Data records:
# # # # #

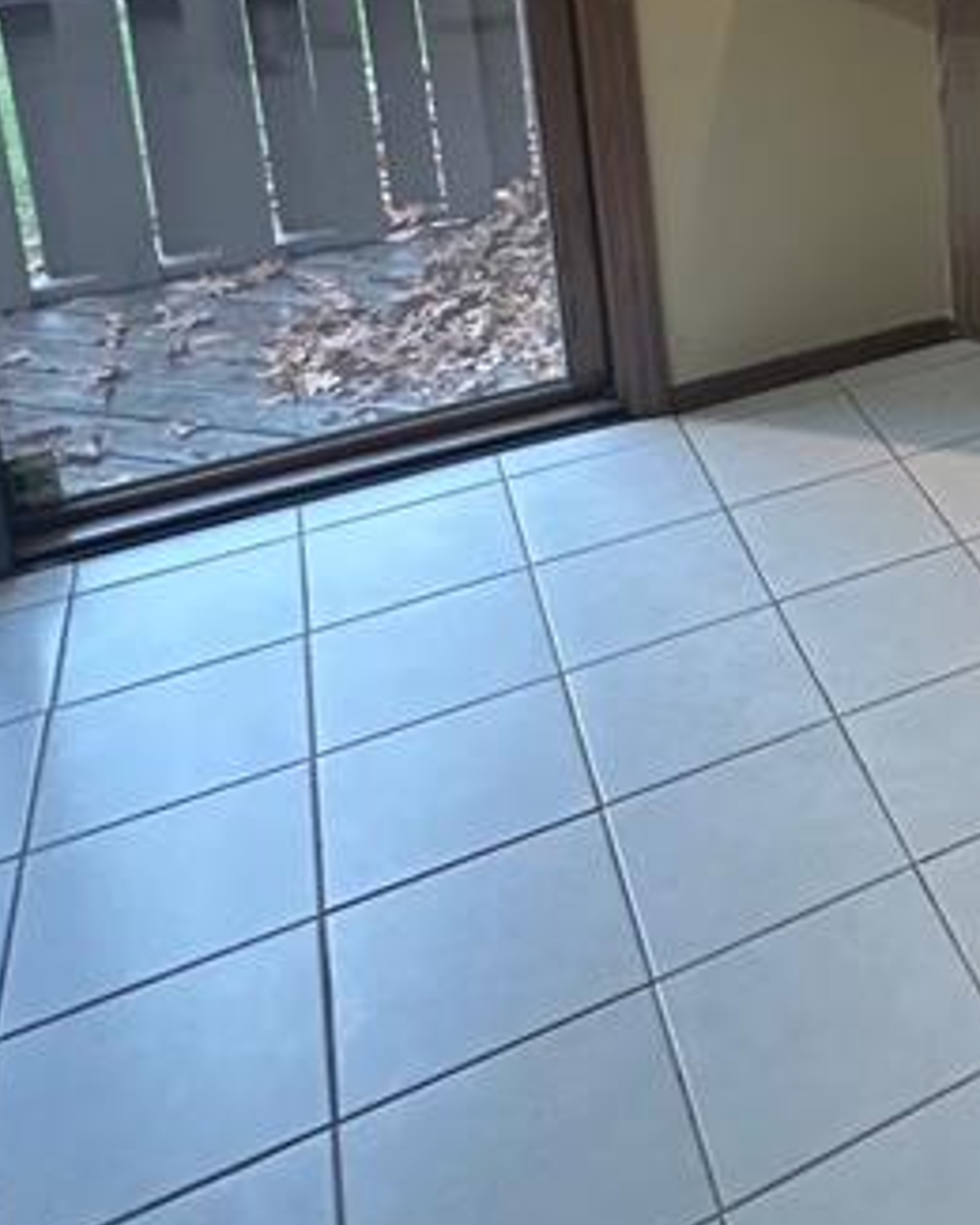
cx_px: 1282
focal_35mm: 43
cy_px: -26
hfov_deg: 28.5
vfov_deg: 37.8
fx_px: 1559
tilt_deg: -14.6
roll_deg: -0.3
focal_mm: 2.22
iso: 320
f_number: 2.2
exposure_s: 1/60
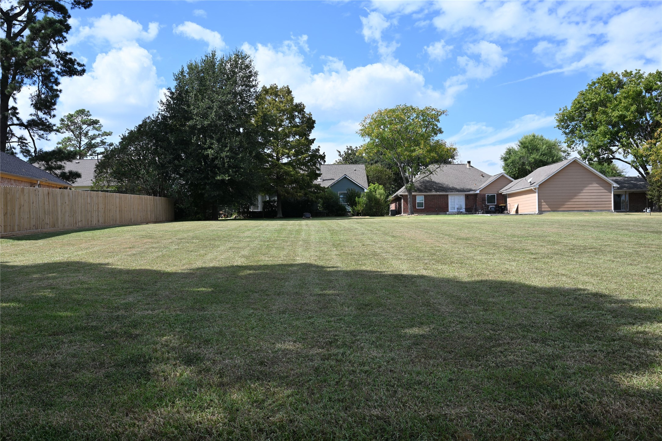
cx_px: 331
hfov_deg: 59.5
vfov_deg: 41.7
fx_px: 579
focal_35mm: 32
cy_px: 220
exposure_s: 1/250
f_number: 11
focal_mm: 31.5
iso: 200
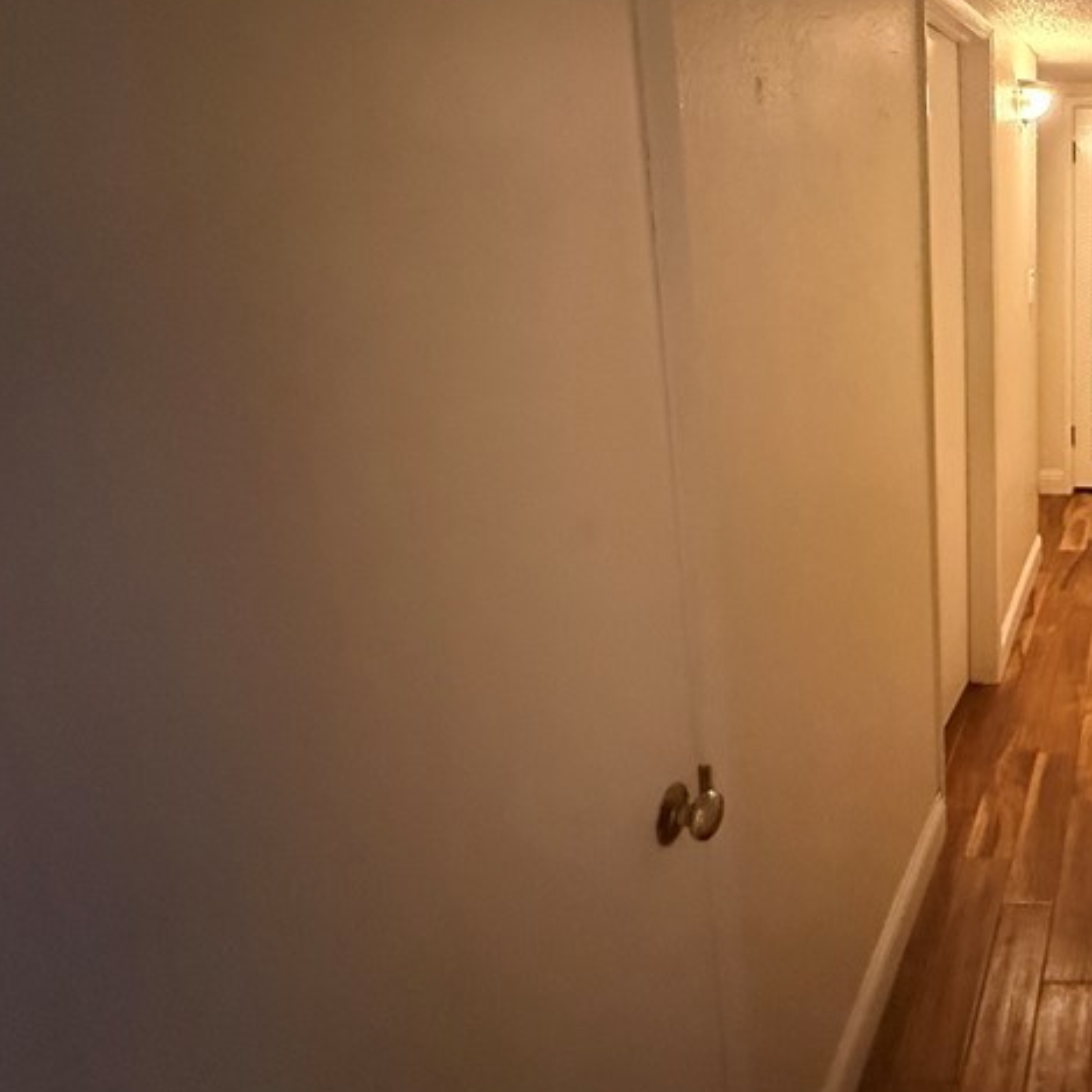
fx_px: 964
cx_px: 1171
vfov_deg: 57.9
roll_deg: -1.1
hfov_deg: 45.9
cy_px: 377
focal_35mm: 27
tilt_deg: -11.2
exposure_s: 1/60
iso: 1250
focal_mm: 2.22
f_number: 2.2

# # # # #

- [Instructions for the task]: From the first line to the last, repeat the data above exactly and leave the pictures out.

- [Solution to the problem]:
cx_px: 1282
focal_35mm: 43
cy_px: -26
hfov_deg: 28.5
vfov_deg: 37.8
fx_px: 1559
tilt_deg: -14.6
roll_deg: -0.3
focal_mm: 2.22
iso: 320
f_number: 2.2
exposure_s: 1/60
cx_px: 331
hfov_deg: 59.5
vfov_deg: 41.7
fx_px: 579
focal_35mm: 32
cy_px: 220
exposure_s: 1/250
f_number: 11
focal_mm: 31.5
iso: 200
fx_px: 964
cx_px: 1171
vfov_deg: 57.9
roll_deg: -1.1
hfov_deg: 45.9
cy_px: 377
focal_35mm: 27
tilt_deg: -11.2
exposure_s: 1/60
iso: 1250
focal_mm: 2.22
f_number: 2.2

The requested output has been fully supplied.